The move comes three years after the former chief of the drug agency was executed after a bribe-taking scandal in which several deaths were blamed on medicines the agency approved.

Zhang Jingli, deputy director of the State Food and Drug Administration is under investigation for suspected "serious disciplinary violations," the official Xinhua News Agency said. The term is a standard party reference for graft and abuse of power.

Xinhua cited the Communist Party of China Central Commission for Discipline Inspection, an anti-corruption body, in a brief report that offered no details on what the suspected violations were. Calls to the anti-corruption agency rang unanswered while other domestic media outlets carried Xinhua's report.
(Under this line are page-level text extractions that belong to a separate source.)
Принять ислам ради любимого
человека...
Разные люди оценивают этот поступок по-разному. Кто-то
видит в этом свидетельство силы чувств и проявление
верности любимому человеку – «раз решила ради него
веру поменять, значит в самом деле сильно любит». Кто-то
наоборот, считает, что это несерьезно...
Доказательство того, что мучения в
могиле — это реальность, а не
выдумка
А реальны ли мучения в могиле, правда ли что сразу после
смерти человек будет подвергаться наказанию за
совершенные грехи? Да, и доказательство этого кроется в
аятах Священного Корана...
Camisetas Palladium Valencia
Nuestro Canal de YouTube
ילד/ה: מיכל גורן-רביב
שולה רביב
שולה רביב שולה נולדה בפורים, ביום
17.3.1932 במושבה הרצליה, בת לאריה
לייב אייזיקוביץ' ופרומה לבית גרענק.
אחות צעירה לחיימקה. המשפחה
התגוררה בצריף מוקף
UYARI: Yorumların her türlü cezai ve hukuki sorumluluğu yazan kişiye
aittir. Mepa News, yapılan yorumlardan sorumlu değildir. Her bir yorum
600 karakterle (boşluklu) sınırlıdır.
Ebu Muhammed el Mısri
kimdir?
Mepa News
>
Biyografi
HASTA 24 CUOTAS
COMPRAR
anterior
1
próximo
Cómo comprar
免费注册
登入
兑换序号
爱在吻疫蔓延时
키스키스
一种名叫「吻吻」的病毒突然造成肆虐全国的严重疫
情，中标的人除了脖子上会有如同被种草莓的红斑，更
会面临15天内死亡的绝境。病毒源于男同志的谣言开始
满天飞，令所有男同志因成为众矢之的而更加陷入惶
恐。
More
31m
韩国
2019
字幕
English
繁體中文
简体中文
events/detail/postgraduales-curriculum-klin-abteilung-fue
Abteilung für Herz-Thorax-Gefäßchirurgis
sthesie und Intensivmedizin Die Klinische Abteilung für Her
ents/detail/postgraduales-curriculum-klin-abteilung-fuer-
A separate Xinhua report said that Zhang has been removed from his post at the drug agency, a position he had held since 2003.

In 2007, Zheng Xiaoyu, the former head of the drug and food watchdog was executed after he was convicted of taking bribes to approve flawed medicine blamed for several deaths.
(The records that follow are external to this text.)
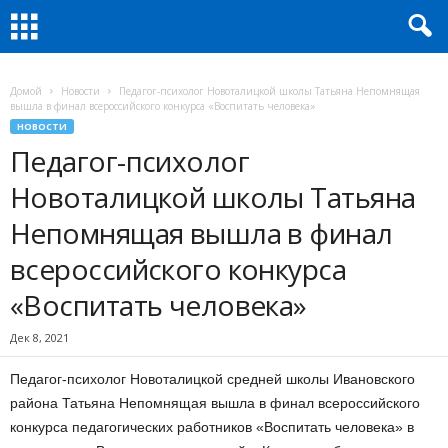
Домой
Новости
Педагог-психолог Новоталицкой школы Татьяна Непомнящая
вышла в финал всероссийского конкурса «Воспитать человека»
НОВОСТИ
Педагог-психолог
Новоталицкой школы Татьяна
Непомнящая вышла в финал
всероссийского конкурса
«Воспитать человека»
Дек 8, 2021
Педагог-психолог Новоталицкой средней школы Ивановского
района Татьяна Непомнящая вышла в финал всероссийского
конкурса педагогических работников «Воспитать человека» в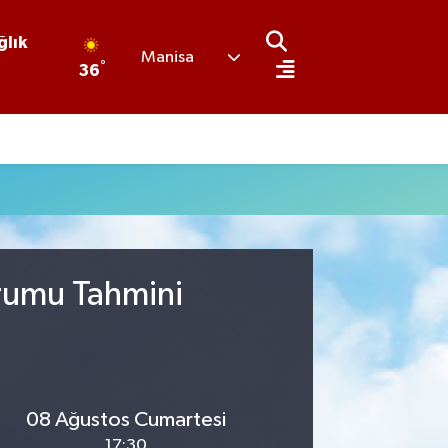
ğlık
Manisa
°
36
urumu Tahmini
08 Ağustos Cumartesi
17:30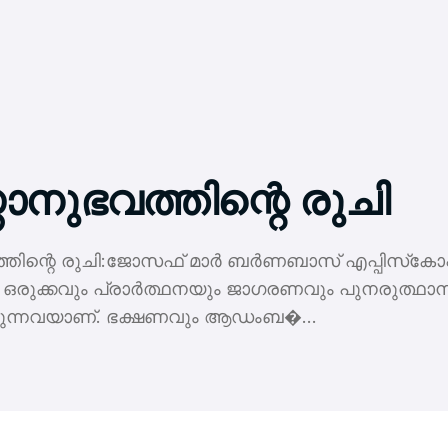
താനുഭവത്തിന്റെ രുചി
ത്തിന്റെ രുചി:ജോസഫ് മാര്‍ ബര്‍ണബാസ് എപ്പിസ്‌കോ
ഒരുക്കവും പ്രാര്‍ത്ഥനയും ജാഗരണവും പുനരുത്ഥാ
ുന്നവയാണ്. ഭക്ഷണവും ആഡംബ�...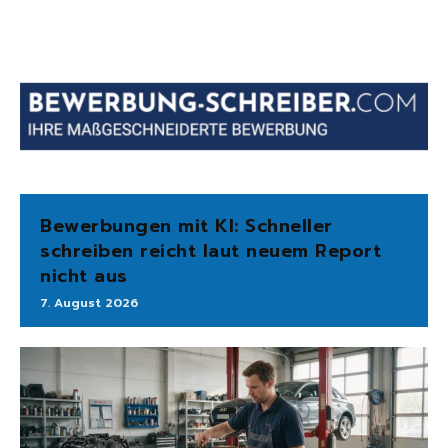
Bewerbungen mit KI: Schneller
schreiben reicht laut neuem Report
nicht aus
7. August 2026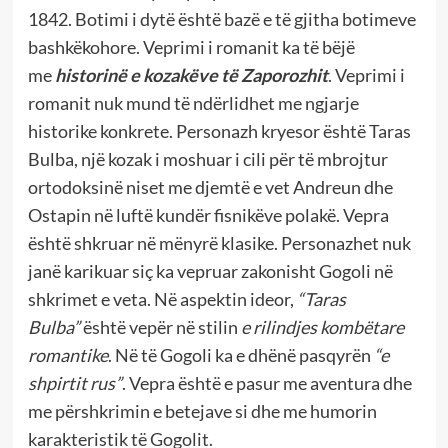
1842. Botimi i dytë është bazë e të gjitha botimeve
bashkëkohore. Veprimi i romanit ka të bëjë
me
historinë e kozakëve të Zaporozhit
. Veprimi i
romanit nuk mund të ndërlidhet me ngjarje
historike konkrete. Personazh kryesor është Taras
Bulba, një kozak i moshuar i cili për të mbrojtur
ortodoksinë niset me djemtë e vet Andreun dhe
Ostapin në luftë kundër fisnikëve polakë. Vepra
është shkruar në mënyrë klasike. Personazhet nuk
janë karikuar siç ka vepruar zakonisht Gogoli në
shkrimet e veta. Në aspektin ideor,
“Taras
Bulba”
është vepër në stilin
e
rilindjes kombëtare
romantike
. Në të Gogoli ka e dhënë pasqyrën
“e
shpirtit rus”
. Vepra është e pasur me aventura dhe
me përshkrimin e betejave si dhe me humorin
karakteristik të Gogolit.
Zheng was sentenced to death for taking bribes to approve an antibiotic blamed for at least 10 deaths and other substandard medicines.

His death sentence was unusually heavy even for China, believed to carry out more court-ordered executions than all other nations combined, and likely indicated the leadership's determination to confront the country's dire product safety record.

China said in April it would step up monitoring of a faulty rabies vaccine that was recalled last year but could have still been on the market. It was the latest in a series of quality problems in China in recent years, including tainted infant formula and other milk products that sickened children.

China's pharmaceutical industry is lucrative but often poorly regulated. Local manufacturers and other players along the drug supply chain have been blamed in recent years for deaths linked to counterfeit or shoddy medications at home and abroad.